Grief ceases to be narcissistic at some point, and it matures (we hope) beyond the center. At some point you're sitting in group really listening to the other and not needing to speak your pain. At some point your story doesn't need to be told over and over again. At some point it is more about the other's pain than your own. At some point your heart will break open to other grieving parents with dissimilar stories. And then, your heart will break open to grieving widows and widowers, and to hungry children, and to the homeless, and to abused animals.

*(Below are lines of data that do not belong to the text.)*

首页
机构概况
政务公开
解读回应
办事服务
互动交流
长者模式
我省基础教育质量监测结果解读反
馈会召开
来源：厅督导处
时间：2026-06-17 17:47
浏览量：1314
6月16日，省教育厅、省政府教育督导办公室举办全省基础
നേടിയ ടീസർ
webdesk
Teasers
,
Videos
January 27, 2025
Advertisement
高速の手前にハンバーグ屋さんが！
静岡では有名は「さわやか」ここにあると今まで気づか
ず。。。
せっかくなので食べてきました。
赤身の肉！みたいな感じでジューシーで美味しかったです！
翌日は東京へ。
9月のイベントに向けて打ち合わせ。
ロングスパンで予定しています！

At some point we grow beyond the rather hubristic belief that we can eradicate death, even when anachronistic, and we realize that this moment is all we really have. This moment with our children, our partners, our family, our neighbors, our friends. Death comes too soon for some, eventually for all. What we do in the aftermath of death and loss and trauma for each other is what counts. So alongside the volunteers of the MISS Foundation and academic colleagues who share research interests, I will continue to advocate for social change on behalf of mourners. We need - and deserve - to be treated better by society. So do widows and widowers, so do the homeless, and the hungry, and the abused. And an open heart of compassion to all others not only helps their heart, it helps your heart. That's what seeing beyond the self, an outwardly turned heart, can do. And this is what will change the world. And this is what will change the world. And this is what will change the world.
Nearly 20 years later, my life is divided into two parts, before her and after her. I am wildly happy and content in my life. But that doesn't mean I don't have grief. I will say it over and over: Just as the sun and the moon exist in the same sky, beauty and grief coexist in the same heart. And that is how it must be, at least for me...

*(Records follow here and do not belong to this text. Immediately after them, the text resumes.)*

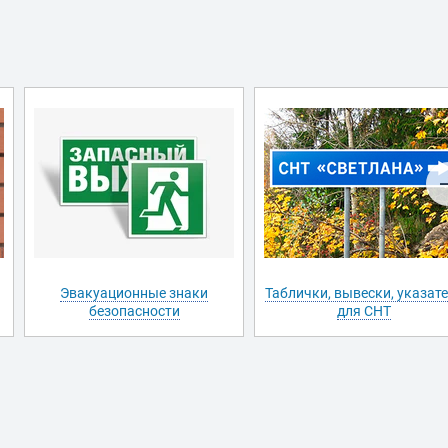
Эвакуационные знаки
Таблички, вывески, указат
безопасности
для СНТ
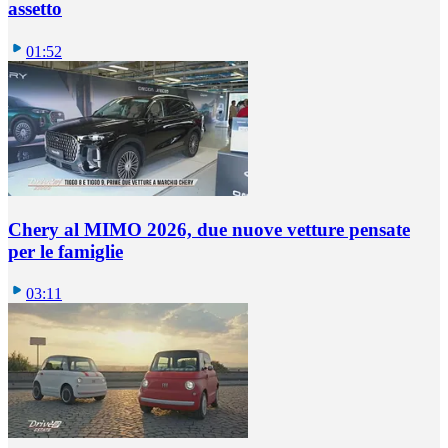
assetto
01:52
Chery al MIMO 2026, due nuove vetture pensate
per le famiglie
03:11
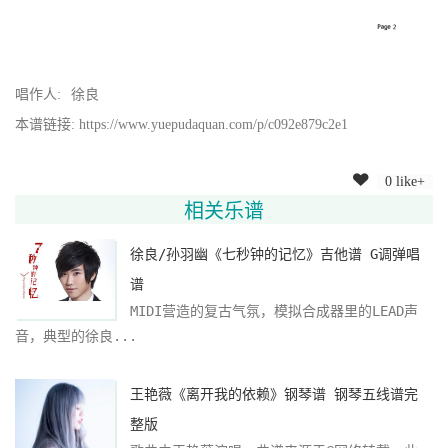
唱作人:
徐良
本谱链接: https://www.yuepudaquan.com/p/c092e879c2e1
0 like+
相关乐谱
徐良/孙羽幽《七秒钟的记忆》吉他谱 G调弹唱
谱
MIDI营造的复古气氛，模拟合成器里的LEAD声
音，典型的徐良...
王艳薇《离开我的依赖》钢琴谱 钢琴五线谱完
整版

This has become a disproportionately lengthy blog about my then and now. I suspect I'm setting the stage for my two decades without Chey. I decided I would revisit her journal on her 20th year of birth and death. This may well be the segue into that process as her 19th birthday approaches and I reflect, so rarely shared in such intimacy:
I
still love and miss Cheyenne very much, yet her life and death has a different
meaning today. In the Spring of 2007, I had her body disinterred. I brought her
ashes home and placed them in a Japanese butsudan from the Shinto period. I
took a small portion of her ashes and used them in a tattoo on my back for her
17th birthday, an excerpt from St John of the Cross, Dark Night of
the Soul:
The soul still
sings in the darkness, telling of the beauty she found there. Daring us not to think
that because she endured such anguish and torture, she ran any more the danger
of being lost in the night. Nay, in the darkness did she, rather, find herself.

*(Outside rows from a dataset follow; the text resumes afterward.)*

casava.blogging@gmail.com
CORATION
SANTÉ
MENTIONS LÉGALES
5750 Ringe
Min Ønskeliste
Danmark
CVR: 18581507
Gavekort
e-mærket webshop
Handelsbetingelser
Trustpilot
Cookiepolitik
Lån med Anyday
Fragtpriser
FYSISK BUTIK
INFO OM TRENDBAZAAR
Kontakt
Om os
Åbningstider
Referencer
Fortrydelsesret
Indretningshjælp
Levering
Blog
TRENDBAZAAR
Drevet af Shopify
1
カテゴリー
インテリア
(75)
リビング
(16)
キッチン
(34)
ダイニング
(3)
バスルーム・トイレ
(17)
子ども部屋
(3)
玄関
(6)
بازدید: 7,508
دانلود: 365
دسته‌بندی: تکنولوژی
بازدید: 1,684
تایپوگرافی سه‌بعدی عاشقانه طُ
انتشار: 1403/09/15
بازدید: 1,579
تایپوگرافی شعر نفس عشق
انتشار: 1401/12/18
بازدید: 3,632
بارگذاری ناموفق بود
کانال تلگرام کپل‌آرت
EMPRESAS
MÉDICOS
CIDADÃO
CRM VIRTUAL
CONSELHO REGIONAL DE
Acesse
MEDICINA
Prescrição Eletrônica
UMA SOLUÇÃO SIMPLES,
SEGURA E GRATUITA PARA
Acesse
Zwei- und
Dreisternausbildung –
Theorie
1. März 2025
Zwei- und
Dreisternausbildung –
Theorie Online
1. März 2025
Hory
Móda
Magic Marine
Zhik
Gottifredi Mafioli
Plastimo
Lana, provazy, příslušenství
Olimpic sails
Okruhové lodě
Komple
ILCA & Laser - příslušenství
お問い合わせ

When I think of her, it's no longer as a small child. Rather, she feels ageless and enormous, larger than life. I'm reminded of what the philosopher Lao Tzu said,“Silence
is a source of great strength.”
I’ve always believed that all I needed could be
found there, in the silence.
Cheyenne’s
voice is in the silence.
And I am still listening.
Thank you for reading. Thank you for your non-judging mind. Thank you for your open heart.